Perubahan iklim dengan segala penyebabnya secara faktual sudah terjadi di tingkat lokal, regional maupun global. Peningkatan emisi dan konsentrasi gas rumah kaca (GRK) mengakibatkan terjadinya pemanasan global, diikuti dengan naiknya tinggi permukaan air laut akibat pemuaian dan pencairan es di wilayah kutub. Naiknya tinggi permukaan air laut akan meningkatkan energi yang tersimpan dalam atmosfer, sehingga mendorong terjadinya perubahan iklim, antara lain El Nino dan La Nina. Fenomena El Nino dan La Nina sangat berpengaruh terhadap kondisi cuaca/iklim di wilayah Indonesia dengan geografis kepulauan. Sirkulasi antara benua Asia dan Australia serta Samudera Pasifik dan Atlantik sangat berpengaruh, sehingga wilayah Indonesia sangat rentan terhadap dampak dari perubahan iklim. Hal ini diindikasikan dengan terjadinya berbagai peristiwa bencana alam yang intensitas dan frekuensinya terus meningkat Fenomena El Nino adalah naiknya suhu di Samudera Pasifik hingga menjadi 31°C, sehingga akan menyebabkan kekeringan yang luar biasa di Indonesia (Ripaldi et al, 2003)

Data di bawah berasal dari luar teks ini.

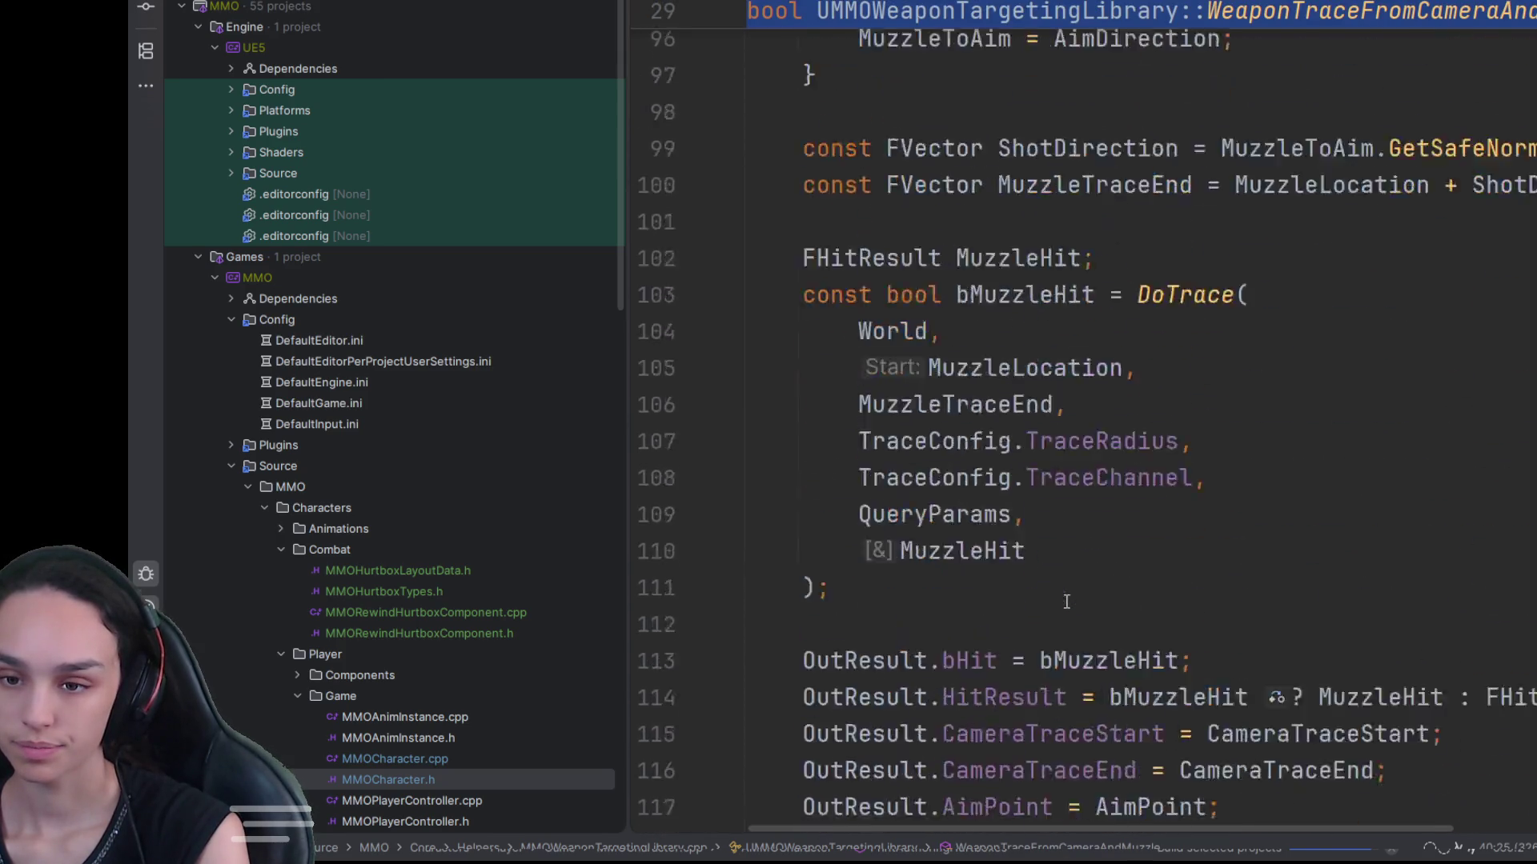
scroll(1065, 602, "down", 3)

Dampak negatifnya antara lain adalah peningkatan frekuensi dan luas kebakaran hutan, kegagalan panen, dan penurunan ketersediaan air. Fenomena La Nina merupakan ke balikan dari El Nino, yaitu gejala menurunnya suhu permukaan Samudera Pasifik, yang menyebabkan angin serta awan hujan ke Australia dan Asia Bagian Selatan, termasuk Indonesia. Akibatnya, curah hujan tinggi disertai dengan angin topan dan berdampak pada terjadinya bencana banjir dan longsor besar.

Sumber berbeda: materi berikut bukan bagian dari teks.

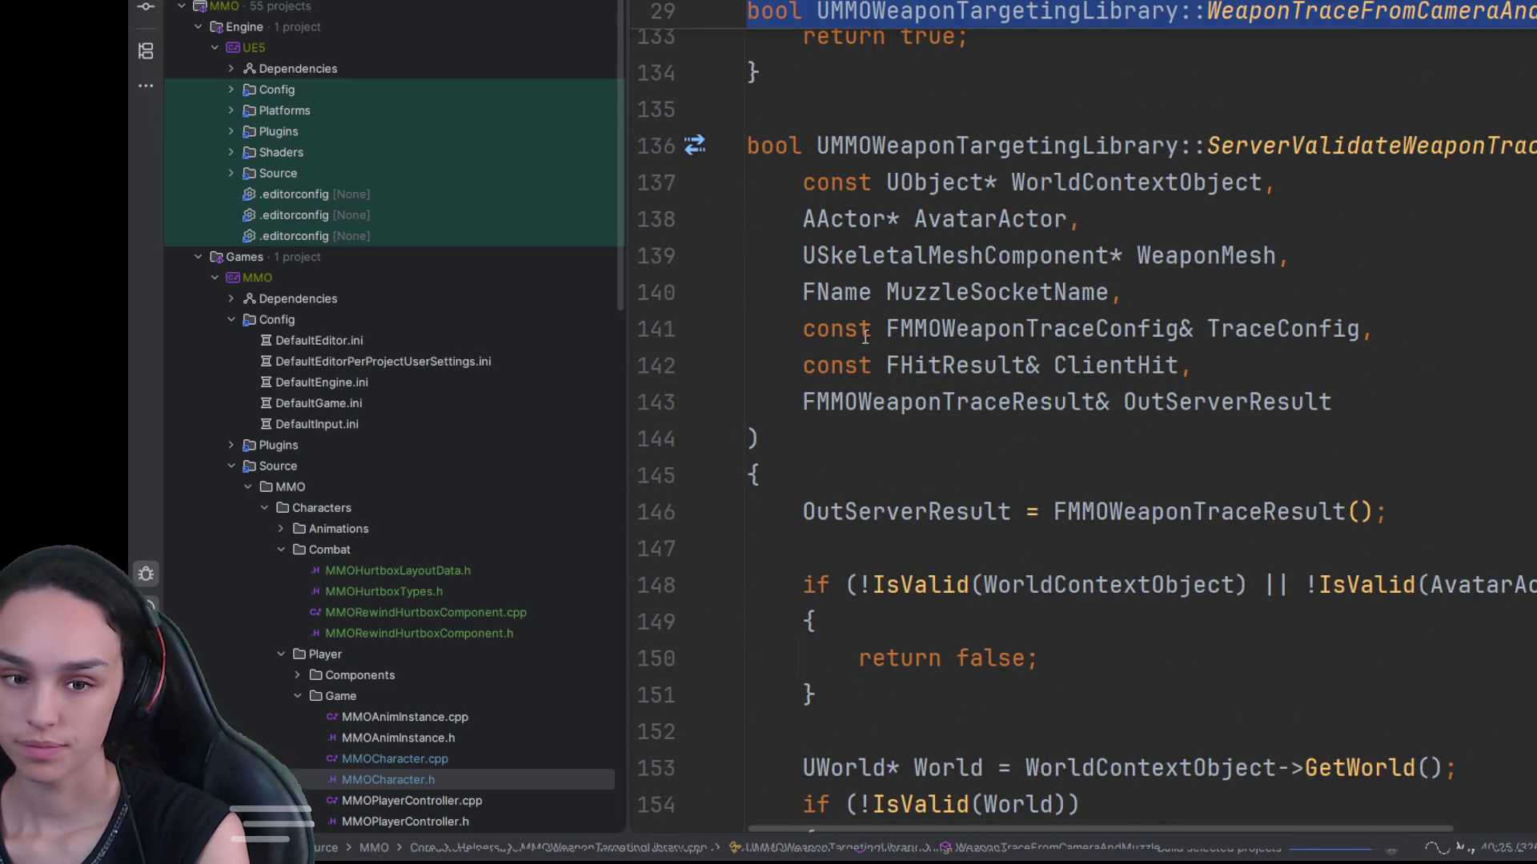
scroll(871, 350, "down", 3)
scroll(871, 350, "down", 20)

Berdasarkan RPJMD Provinsi Nusa Tenggara Barat 1999-2013, luas lahan kritis di Provinsi NTB adalah seluas 444.409,19 Ha dengan komposisi lahan kritis di dalam kawasan hutan seluas 181.188,66 Ha (40,77 % dari luas lahan kritis) dan lahan kritis di luar kawasan hutan seluas 263.220,53 Ha (59,23 % dari luas lahan kritis). Kerusakan sumber daya hutan dan lahan tersebut telah memberi dampak yang buruk bagi pembangunan berbagai sektor serta mengancam terjadinya bencana alam berupa longsor dan banjir serta kekeringan. Fenomena kerusakan sumberdaya alam dan lingkungan di Nusa Tenggara Barat, dapat dilihat dari beberapa data dan fakta di lapangan, yang menunjukkan tingkat bahaya erosi DAS  di Nusa Tenggara Barat sangat tinggi yaitu mencapai 71,59% di wilayah DAS Pulau Lombok dan 70,09% di wilayah DAS Pulau Sumbawa. Selama kurun waktu 20 tahun terakhir telah terjadi penurunan sejumlah mata air. Lebih dari 400 titik mata air di Nusa Tenggara Barat telah hilang dan telah menyebabkan terjadinya defisit air akibat menurunnya ketersediaan air, sementara pemanfaatan air cenderung semakin tinggi. Hasil penelitian yang dilakukan oleh WWF Indonesia Program Nusa Tenggara menemukan fakta bahwa di Pulau Lombok telah terjadi defisit air sebesar 1,2 M M3 per tahun. Kondisi ini apabila tidak segera ditangani dengan serius akan berdampak terhadap 70% lebih masyarakat agraris atau yang bertumpu pada sektor pertanian dan kebutuhan air bersih penduduk di Pulau Lombok (WWF, 2008). Dampak lanjutan dari kondisi tersebut adalah penurunan produksi pertanian serta kesejahteraan masyarakat terutama petani.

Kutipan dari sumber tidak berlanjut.